(THE PROBLEM) Retype each of the following lines without any change.

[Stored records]
════════════════════

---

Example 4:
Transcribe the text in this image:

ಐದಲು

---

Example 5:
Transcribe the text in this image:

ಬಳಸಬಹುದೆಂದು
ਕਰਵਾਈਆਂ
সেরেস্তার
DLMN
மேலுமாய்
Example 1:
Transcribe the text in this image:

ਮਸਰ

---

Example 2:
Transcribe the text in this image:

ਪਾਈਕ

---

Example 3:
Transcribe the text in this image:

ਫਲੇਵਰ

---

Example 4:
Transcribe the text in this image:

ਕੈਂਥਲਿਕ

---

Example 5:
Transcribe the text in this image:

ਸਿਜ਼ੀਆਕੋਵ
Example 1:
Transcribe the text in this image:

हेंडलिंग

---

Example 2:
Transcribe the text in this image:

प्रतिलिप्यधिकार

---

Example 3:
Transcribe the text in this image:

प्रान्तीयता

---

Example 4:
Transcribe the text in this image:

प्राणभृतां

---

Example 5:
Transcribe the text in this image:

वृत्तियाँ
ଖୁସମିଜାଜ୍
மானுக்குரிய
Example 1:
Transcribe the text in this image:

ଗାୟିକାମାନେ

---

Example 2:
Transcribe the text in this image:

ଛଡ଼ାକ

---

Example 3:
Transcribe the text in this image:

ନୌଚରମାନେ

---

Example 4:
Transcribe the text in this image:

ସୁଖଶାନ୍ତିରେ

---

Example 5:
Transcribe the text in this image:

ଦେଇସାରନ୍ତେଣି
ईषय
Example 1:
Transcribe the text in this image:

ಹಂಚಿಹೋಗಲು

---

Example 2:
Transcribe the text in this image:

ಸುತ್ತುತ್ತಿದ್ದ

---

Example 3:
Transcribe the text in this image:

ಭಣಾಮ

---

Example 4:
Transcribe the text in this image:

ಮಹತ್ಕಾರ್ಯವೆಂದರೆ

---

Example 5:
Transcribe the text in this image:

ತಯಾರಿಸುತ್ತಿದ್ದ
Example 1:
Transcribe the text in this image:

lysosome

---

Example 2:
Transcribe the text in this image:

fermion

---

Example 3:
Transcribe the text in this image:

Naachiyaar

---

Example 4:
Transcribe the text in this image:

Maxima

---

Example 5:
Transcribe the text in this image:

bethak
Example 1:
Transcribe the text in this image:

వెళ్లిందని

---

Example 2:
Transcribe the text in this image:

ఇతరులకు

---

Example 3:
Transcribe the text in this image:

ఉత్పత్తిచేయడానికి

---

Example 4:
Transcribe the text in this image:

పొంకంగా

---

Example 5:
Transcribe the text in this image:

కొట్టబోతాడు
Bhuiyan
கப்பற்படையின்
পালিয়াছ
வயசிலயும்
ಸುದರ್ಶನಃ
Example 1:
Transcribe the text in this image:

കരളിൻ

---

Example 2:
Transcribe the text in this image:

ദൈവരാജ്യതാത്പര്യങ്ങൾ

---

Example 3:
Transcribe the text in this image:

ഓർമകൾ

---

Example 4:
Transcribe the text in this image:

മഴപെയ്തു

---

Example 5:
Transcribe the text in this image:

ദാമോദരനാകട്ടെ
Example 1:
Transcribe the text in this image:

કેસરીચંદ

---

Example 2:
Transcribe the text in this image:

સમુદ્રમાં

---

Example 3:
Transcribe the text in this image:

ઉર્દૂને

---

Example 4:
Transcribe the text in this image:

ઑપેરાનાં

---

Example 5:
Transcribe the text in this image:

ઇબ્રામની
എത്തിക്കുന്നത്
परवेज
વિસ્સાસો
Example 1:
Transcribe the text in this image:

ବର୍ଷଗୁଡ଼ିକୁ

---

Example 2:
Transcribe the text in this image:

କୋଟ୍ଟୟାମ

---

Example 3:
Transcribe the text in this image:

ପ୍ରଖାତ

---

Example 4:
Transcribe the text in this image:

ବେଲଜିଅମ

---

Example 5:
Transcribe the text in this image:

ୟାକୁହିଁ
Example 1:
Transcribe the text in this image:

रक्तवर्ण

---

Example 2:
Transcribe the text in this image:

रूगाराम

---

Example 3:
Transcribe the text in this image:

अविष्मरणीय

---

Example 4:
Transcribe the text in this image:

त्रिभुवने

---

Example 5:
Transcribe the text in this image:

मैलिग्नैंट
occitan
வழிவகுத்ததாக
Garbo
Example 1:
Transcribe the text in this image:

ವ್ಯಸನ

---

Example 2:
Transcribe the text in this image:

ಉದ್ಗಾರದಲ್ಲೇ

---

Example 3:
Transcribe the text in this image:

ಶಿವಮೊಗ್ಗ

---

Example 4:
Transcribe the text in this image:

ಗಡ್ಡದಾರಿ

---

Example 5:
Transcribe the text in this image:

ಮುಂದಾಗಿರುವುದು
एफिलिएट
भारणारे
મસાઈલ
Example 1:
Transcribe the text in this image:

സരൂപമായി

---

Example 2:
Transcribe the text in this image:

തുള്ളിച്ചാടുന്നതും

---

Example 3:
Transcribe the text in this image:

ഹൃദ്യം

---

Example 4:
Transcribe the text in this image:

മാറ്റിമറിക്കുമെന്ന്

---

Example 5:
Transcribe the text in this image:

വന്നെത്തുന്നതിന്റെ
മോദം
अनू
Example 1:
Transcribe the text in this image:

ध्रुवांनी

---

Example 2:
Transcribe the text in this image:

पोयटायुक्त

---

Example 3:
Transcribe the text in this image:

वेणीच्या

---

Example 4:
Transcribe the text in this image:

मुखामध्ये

════════════════════

(FINISHED EXERCISE)
---

Example 4:
Transcribe the text in this image:

ಐದಲು

---

Example 5:
Transcribe the text in this image:

ಬಳಸಬಹುದೆಂದು
ਕਰਵਾਈਆਂ
সেরেস্তার
DLMN
மேலுமாய்
Example 1:
Transcribe the text in this image:

ਮਸਰ

---

Example 2:
Transcribe the text in this image:

ਪਾਈਕ

---

Example 3:
Transcribe the text in this image:

ਫਲੇਵਰ

---

Example 4:
Transcribe the text in this image:

ਕੈਂਥਲਿਕ

---

Example 5:
Transcribe the text in this image:

ਸਿਜ਼ੀਆਕੋਵ
Example 1:
Transcribe the text in this image:

हेंडलिंग

---

Example 2:
Transcribe the text in this image:

प्रतिलिप्यधिकार

---

Example 3:
Transcribe the text in this image:

प्रान्तीयता

---

Example 4:
Transcribe the text in this image:

प्राणभृतां

---

Example 5:
Transcribe the text in this image:

वृत्तियाँ
ଖୁସମିଜାଜ୍
மானுக்குரிய
Example 1:
Transcribe the text in this image:

ଗାୟିକାମାନେ

---

Example 2:
Transcribe the text in this image:

ଛଡ଼ାକ

---

Example 3:
Transcribe the text in this image:

ନୌଚରମାନେ

---

Example 4:
Transcribe the text in this image:

ସୁଖଶାନ୍ତିରେ

---

Example 5:
Transcribe the text in this image:

ଦେଇସାରନ୍ତେଣି
ईषय
Example 1:
Transcribe the text in this image:

ಹಂಚಿಹೋಗಲು

---

Example 2:
Transcribe the text in this image:

ಸುತ್ತುತ್ತಿದ್ದ

---

Example 3:
Transcribe the text in this image:

ಭಣಾಮ

---

Example 4:
Transcribe the text in this image:

ಮಹತ್ಕಾರ್ಯವೆಂದರೆ

---

Example 5:
Transcribe the text in this image:

ತಯಾರಿಸುತ್ತಿದ್ದ
Example 1:
Transcribe the text in this image:

lysosome

---

Example 2:
Transcribe the text in this image:

fermion

---

Example 3:
Transcribe the text in this image:

Naachiyaar

---

Example 4:
Transcribe the text in this image:

Maxima

---

Example 5:
Transcribe the text in this image:

bethak
Example 1:
Transcribe the text in this image:

వెళ్లిందని

---

Example 2:
Transcribe the text in this image:

ఇతరులకు

---

Example 3:
Transcribe the text in this image:

ఉత్పత్తిచేయడానికి

---

Example 4:
Transcribe the text in this image:

పొంకంగా

---

Example 5:
Transcribe the text in this image:

కొట్టబోతాడు
Bhuiyan
கப்பற்படையின்
পালিয়াছ
வயசிலயும்
ಸುದರ್ಶನಃ
Example 1:
Transcribe the text in this image:

കരളിൻ

---

Example 2:
Transcribe the text in this image:

ദൈവരാജ്യതാത്പര്യങ്ങൾ

---

Example 3:
Transcribe the text in this image:

ഓർമകൾ

---

Example 4:
Transcribe the text in this image:

മഴപെയ്തു

---

Example 5:
Transcribe the text in this image:

ദാമോദരനാകട്ടെ
Example 1:
Transcribe the text in this image:

કેસરીચંદ

---

Example 2:
Transcribe the text in this image:

સમુદ્રમાં

---

Example 3:
Transcribe the text in this image:

ઉર્દૂને

---

Example 4:
Transcribe the text in this image:

ઑપેરાનાં

---

Example 5:
Transcribe the text in this image:

ઇબ્રામની
എത്തിക്കുന്നത്
परवेज
વિસ્સાસો
Example 1:
Transcribe the text in this image:

ବର୍ଷଗୁଡ଼ିକୁ

---

Example 2:
Transcribe the text in this image:

କୋଟ୍ଟୟାମ

---

Example 3:
Transcribe the text in this image:

ପ୍ରଖାତ

---

Example 4:
Transcribe the text in this image:

ବେଲଜିଅମ

---

Example 5:
Transcribe the text in this image:

ୟାକୁହିଁ
Example 1:
Transcribe the text in this image:

रक्तवर्ण

---

Example 2:
Transcribe the text in this image:

रूगाराम

---

Example 3:
Transcribe the text in this image:

अविष्मरणीय

---

Example 4:
Transcribe the text in this image:

त्रिभुवने

---

Example 5:
Transcribe the text in this image:

मैलिग्नैंट
occitan
வழிவகுத்ததாக
Garbo
Example 1:
Transcribe the text in this image:

ವ್ಯಸನ

---

Example 2:
Transcribe the text in this image:

ಉದ್ಗಾರದಲ್ಲೇ

---

Example 3:
Transcribe the text in this image:

ಶಿವಮೊಗ್ಗ

---

Example 4:
Transcribe the text in this image:

ಗಡ್ಡದಾರಿ

---

Example 5:
Transcribe the text in this image:

ಮುಂದಾಗಿರುವುದು
एफिलिएट
भारणारे
મસાઈલ
Example 1:
Transcribe the text in this image:

സരൂപമായി

---

Example 2:
Transcribe the text in this image:

തുള്ളിച്ചാടുന്നതും

---

Example 3:
Transcribe the text in this image:

ഹൃദ്യം

---

Example 4:
Transcribe the text in this image:

മാറ്റിമറിക്കുമെന്ന്

---

Example 5:
Transcribe the text in this image:

വന്നെത്തുന്നതിന്റെ
മോദം
अनू
Example 1:
Transcribe the text in this image:

ध्रुवांनी

---

Example 2:
Transcribe the text in this image:

पोयटायुक्त

---

Example 3:
Transcribe the text in this image:

वेणीच्या

---

Example 4:
Transcribe the text in this image:

मुखामध्ये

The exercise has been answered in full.